Flypaper’s 11 most popular posts of 2011

As the curtains close on 2011, take a moment to remember the year that was on Flypaper by revisiting the most-read posts:

1.  The Obama Administration’s war on Stuyvesant and Thomas Jefferson

Mike explained how ED’s crusade for racial diversity may have some
unintended and unfortunate effects on America’s best magnet schools.

2. Osama bin Laden: What our children need to know

Checker took a moment to reflect on Osama bin Laden’s death and the lessons we should draw from the post-9/11 decade.

3. The qualities of a good teacher: A student’s perspective

Penelope Placide, a ninth-grade student at Don Bosco Cristo Rey High School
who worked at Fordham last spring as part of her school’s Corporate
Work Study Program, explained what she found when she surveyed her
classmates on what it takes to be a good teacher.

4. K12 Inc. CEO Ron Packard responds to NYTimes’ criticism

The final months of 2011 witnessed a flurry of scathing articles on the merits of online learning from The Nation, the Washington Post, the New York Times, and others. In this post, the head of the nation’s largest online learning company made his defense.
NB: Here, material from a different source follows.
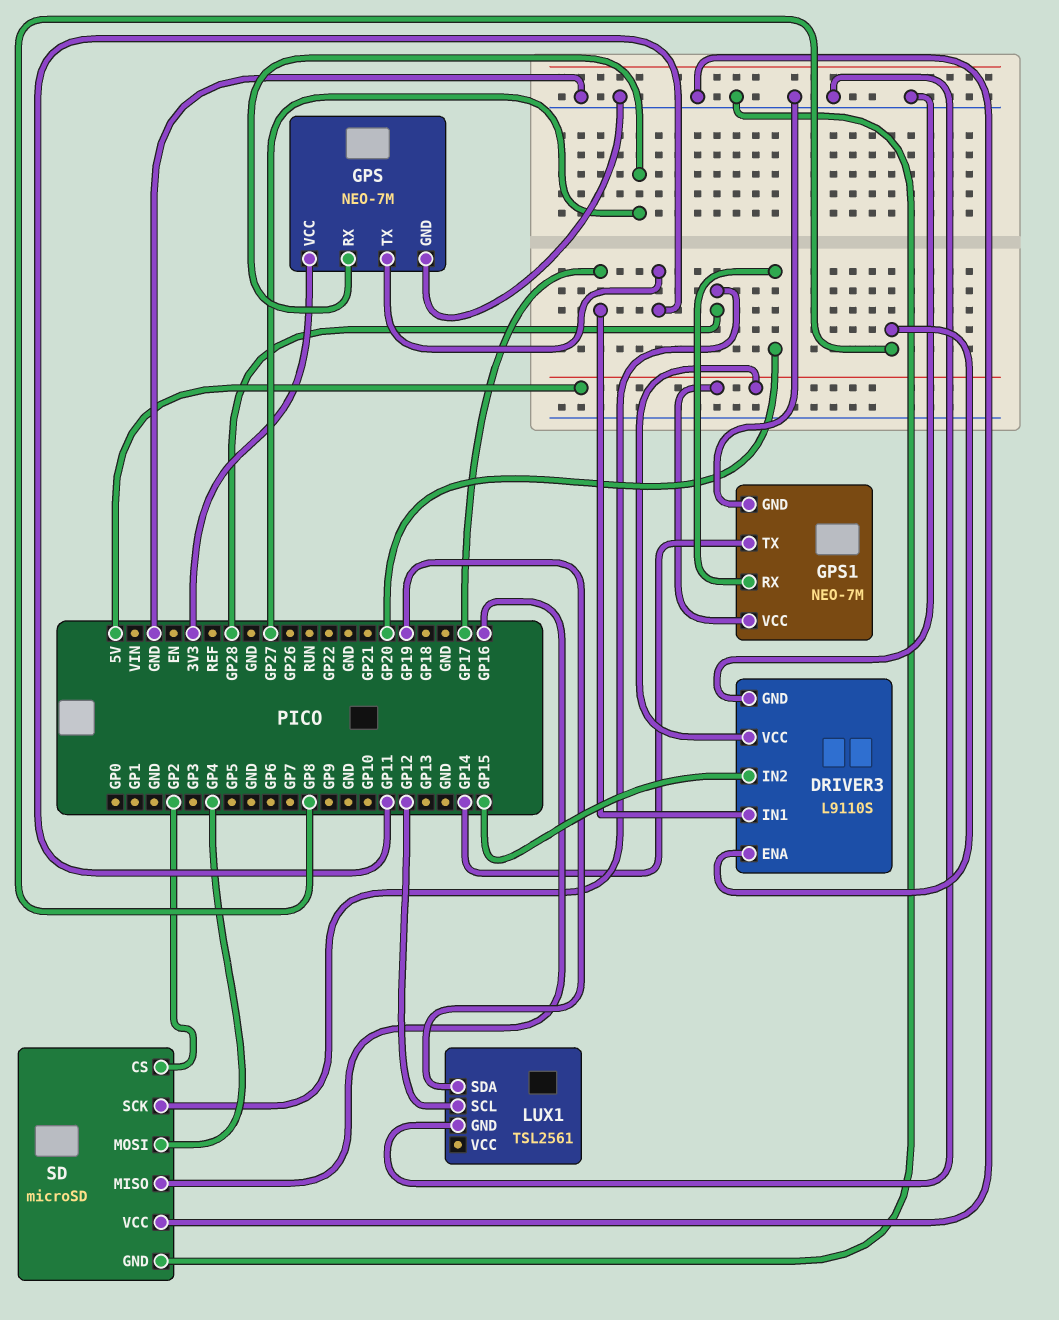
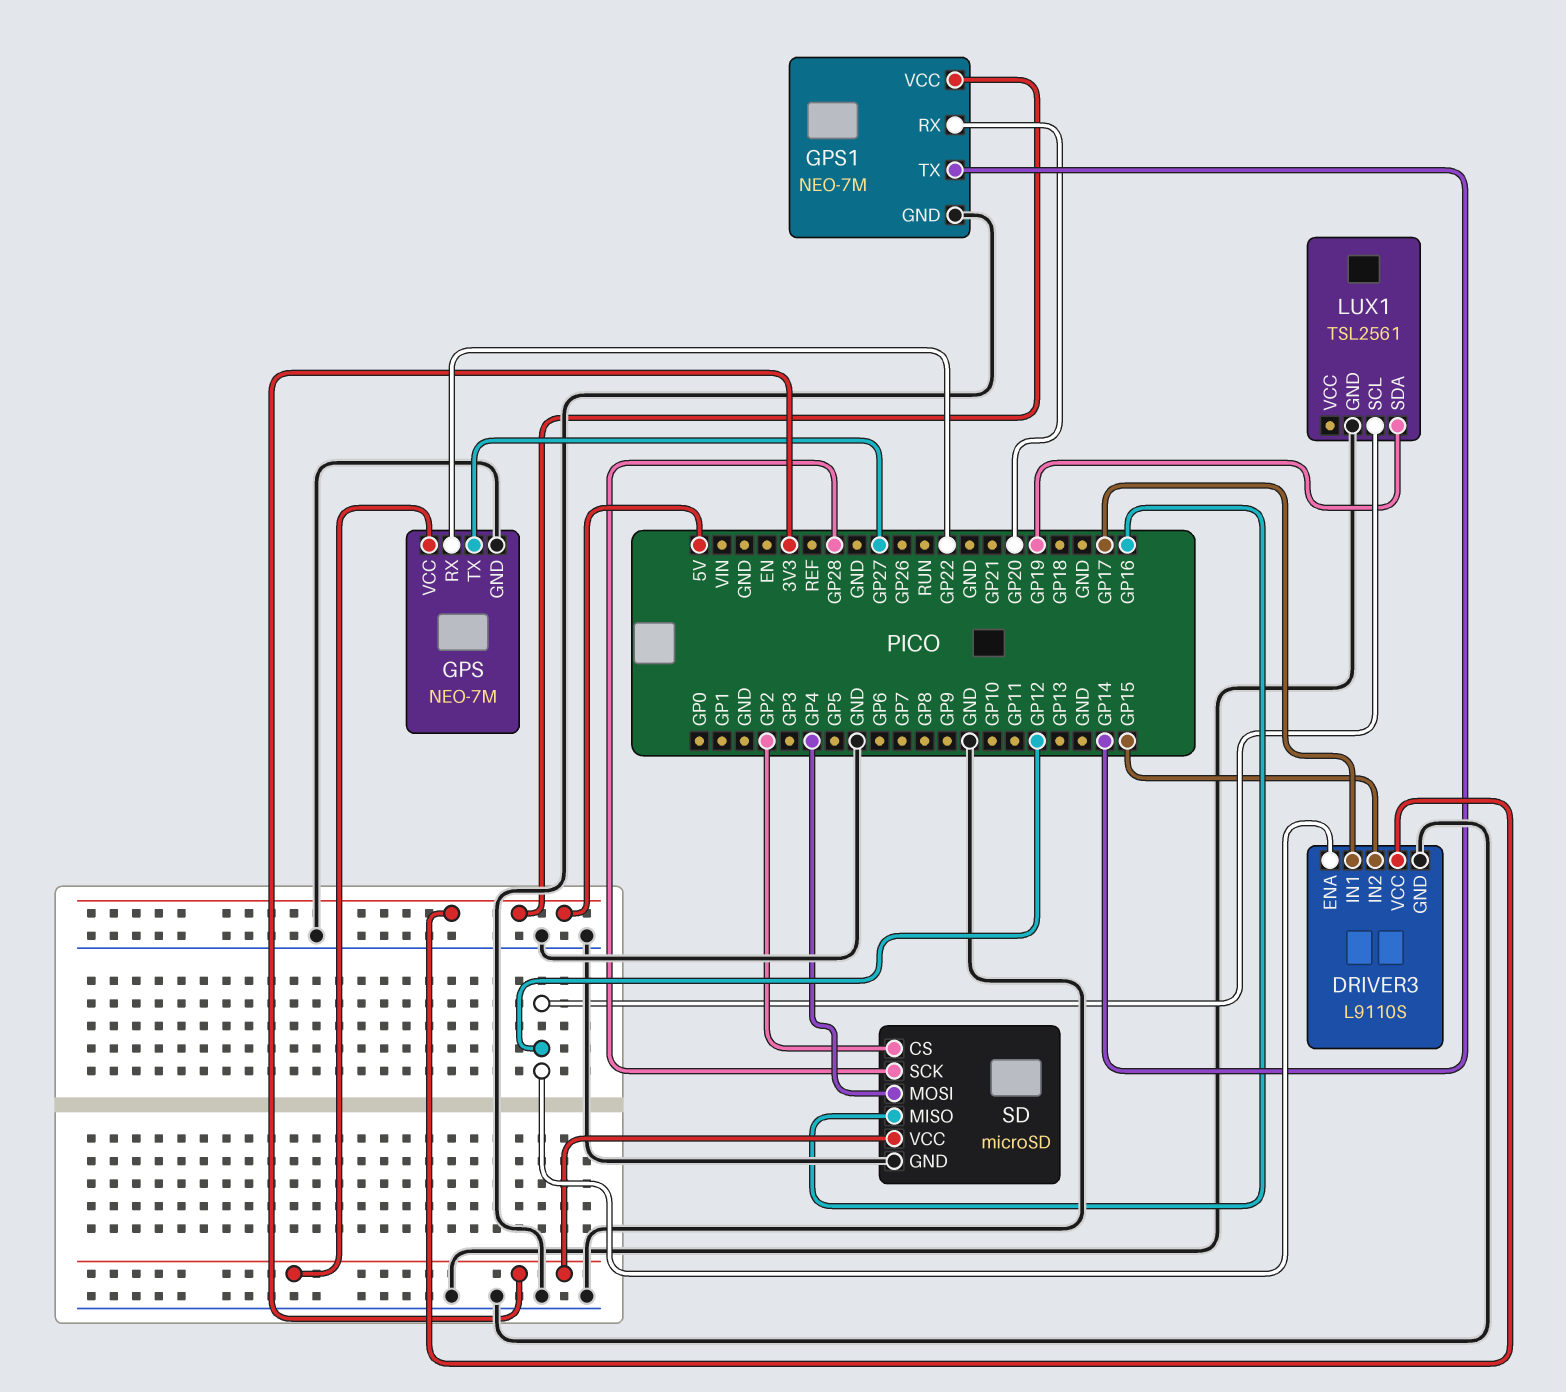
DRIVER3 pin ENA: GP8 -> GP12
GPS pin RX: GP27 -> GP22
GPS pin TX: GP11 -> GP27
SD pin VCC: GND -> 3V3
5. The ends of education reform

Mike tried to bring a sense of realism to what we might expect in
terms of improved student achievement for the 1 million poor students
entering Kindergarten this fall.

6. Fordham responds to the Common Core “counter-manifesto”

Mike and Checker teamed up to defend the Common Core and counter the counter-manifesto published by Jay Greene and Bill Evers, among others, in response to May’s Shanker Institute manifesto on a common curriculum. (Confused? Read on.)

7. Understanding upper-middle-class parents

Mike wondered what it would take to get all parents fired up for
education reform…and whether leaving NCLB alone might be the surest
route.

8. Dealing with disingenuous teachers unions: There are no shortcuts

Asking if teachers unions’ political influence has made local control
untenable earned Mike plenty of feedback from across the political
spectrum.

9. Alfie Kohn: Read your Lisa Delpit

Mike argued that, despite what Alfie Kohn
may say, what works for affluent kids may not be right for students
growing up in poverty—a point Lisa Delpit made 25 years ago.

10. What Kevin Carey didn’t say about Diane Ravitch, but should have

Disagreeing on policy is one thing, but Mike explained that Kevin
Carey crossed a line when he questioned Diane Ravitch’s personal
integrity.

…and, to make it an even (odd?) 11 for 2011, the most tweeted post of the year:

11. A Pedagogy of Practice

Kathleen followed up Mike’s take on Alfie Kohn’s “pedagogy of
poverty” commentary by arguing the achievement gap is “really little
more than a practice gap.” But most critically, she included the
following factoid, which quickly went viral on Twitter: “By the time
s/he starts Kindergarten, the average middle class student has been
exposed to 1,700 hours of one-on-one reading. Do you know how many hours
of reading the average disadvantaged student has been exposed to by
Kindergarten? 25. That’s 1.4 percent of their middle class peers.”

Get ready for more insightful and entertaining commentary in 2012...and a new look for the blog. Happy New Year!